Bureau of Meteorology, Melbourne, Australia.
CSIRO Oceans and Atmosphere, Aspendale, Australia.
Sci Rep. 2022 Jul 8;12(1):11612. doi: 10.1038/s41598-022-14842-2.
Likelihood estimates of extreme winds, including those from tropical cyclones (TCs) at certain locations are used to inform wind load standards for structural design. Here, wind speed average recurrence intervals (ARIs) determined from TC climate data dating back to the 1970s in two quantile-quantile adjusted reanalysis datasets (ERA5 and BARRA [1990]), and best-track observations for context, were compared with Standardized ARIs (AS/NZS) across seven tropical and two subtropical Australian inland coastal regions. The novelty of this work lies in determining TC-wind speed ARIs from a range of datasets that are not typically used to evaluate this metric. Inherent differences between the data used to determine the Standard ARIs (large sample size allow for larger extrapolations; GEV function) and TC data ARIs (smaller sample size and less certain data; the more asymptotic Lognormal/Weibull functions are used) led to the use of different extreme value functions. Results indicated that although these are two distinct ways of determining design wind speeds, when they are considered equivalent, there was a moderate reproduction of the ARI curves with respect to the Standard in both reanalysis datasets, suggesting that similar analyses using climate model products can provide useful information on these types of metrics with some caveats. Trends in TC wind strength affecting coastal Australia were also analyzed, indicating a potential slight downtrend in tropical West coast TC wind strength and slight uptrend for tropical East coast TC wind strength, noting considerable uncertainty given the short time period and limitations of data quality including over longer time periods. Such trends are not only limited to the relationship between TC intensity and anthropogenic warming, but also to regional changes in TC frequency and track direction. This could lead to significant trends emerging in regional Australian TC wind gust strength before several decades of warming have occurred. It is hoped that climate models can provide both longer-term and a more homogenous base for these types of evaluations and subsequent projections with respect to climate change simulations.
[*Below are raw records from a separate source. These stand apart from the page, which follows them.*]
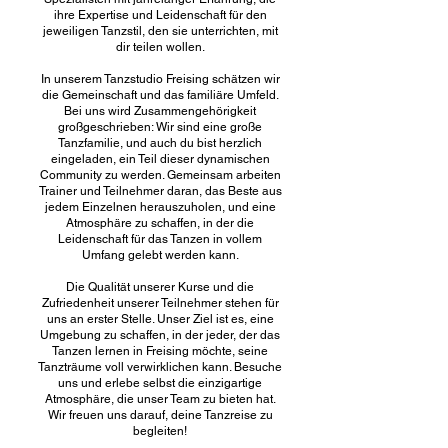
ihre Expertise und Leidenschaft für den
jeweiligen Tanzstil, den sie unterrichten, mit
dir teilen wollen.
In unserem Tanzstudio Freising schätzen wir
die Gemeinschaft und das familiäre Umfeld.
Bei uns wird Zusammengehörigkeit
großgeschrieben: Wir sind eine große
Tanzfamilie, und auch du bist herzlich
eingeladen, ein Teil dieser dynamischen
Community zu werden. Gemeinsam arbeiten
Trainer und Teilnehmer daran, das Beste aus
jedem Einzelnen herauszuholen, und eine
Atmosphäre zu schaffen, in der die
Leidenschaft für das Tanzen in vollem
Umfang gelebt werden kann.
Die Qualität unserer Kurse und die
Zufriedenheit unserer Teilnehmer stehen für
uns an erster Stelle. Unser Ziel ist es, eine
Umgebung zu schaffen, in der jeder, der das
Tanzen lernen in Freising möchte, seine
Tanzträume voll verwirklichen kann. Besuche
uns und erlebe selbst die einzigartige
Atmosphäre, die unser Team zu bieten hat.
Wir freuen uns darauf, deine Tanzreise zu
begleiten!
在结构设计中,使用特定位置的极端风(包括热带气旋 (TC) 产生的风)的可能性估计来为风荷载标准提供信息。在这里,将从两个经过分位数调整的再分析数据集(ERA5 和 BARRA [1990])中的 20 世纪 70 年代以来的 TC 气候数据确定的风速平均重现期 (ARI) 与标准 ARI(AS/NZS)进行比较,并结合最佳路径观测结果,对七个热带和两个亚热带澳大利亚内陆沿海地区进行了比较。这项工作的新颖之处在于,从一系列通常不用于评估此指标的数据集确定 TC 风速 ARI。确定标准 ARI(较大的样本量允许更大的外推;GEV 函数)和 TC 数据 ARI(较小的样本量和不太确定的数据;使用更渐近的对数正态/威布尔函数)之间存在固有差异,这导致使用了不同的极值函数。结果表明,尽管这是确定设计风速的两种截然不同的方法,但当将它们视为等效时,两个再分析数据集的 ARI 曲线与标准值的复制程度适中,这表明使用气候模型产品进行类似的分析可以提供有关这些类型的指标的有用信息,但需要注意一些限制。还分析了影响澳大利亚沿海地区的 TC 风强度趋势,表明热带西海岸 TC 风强度可能略有下降,热带东海岸 TC 风强度略有上升,考虑到较短的时间跨度和数据质量的限制(包括更长的时间段),存在相当大的不确定性。这些趋势不仅限于 TC 强度与人为变暖之间的关系,还包括 TC 频率和轨迹方向的区域变化。在发生几十年的变暖之前,这可能导致澳大利亚 TC 阵风强度在区域上出现重大趋势。希望气候模型能够为这些类型的评估和随后的气候变化模拟提供更长期和更均匀的基础。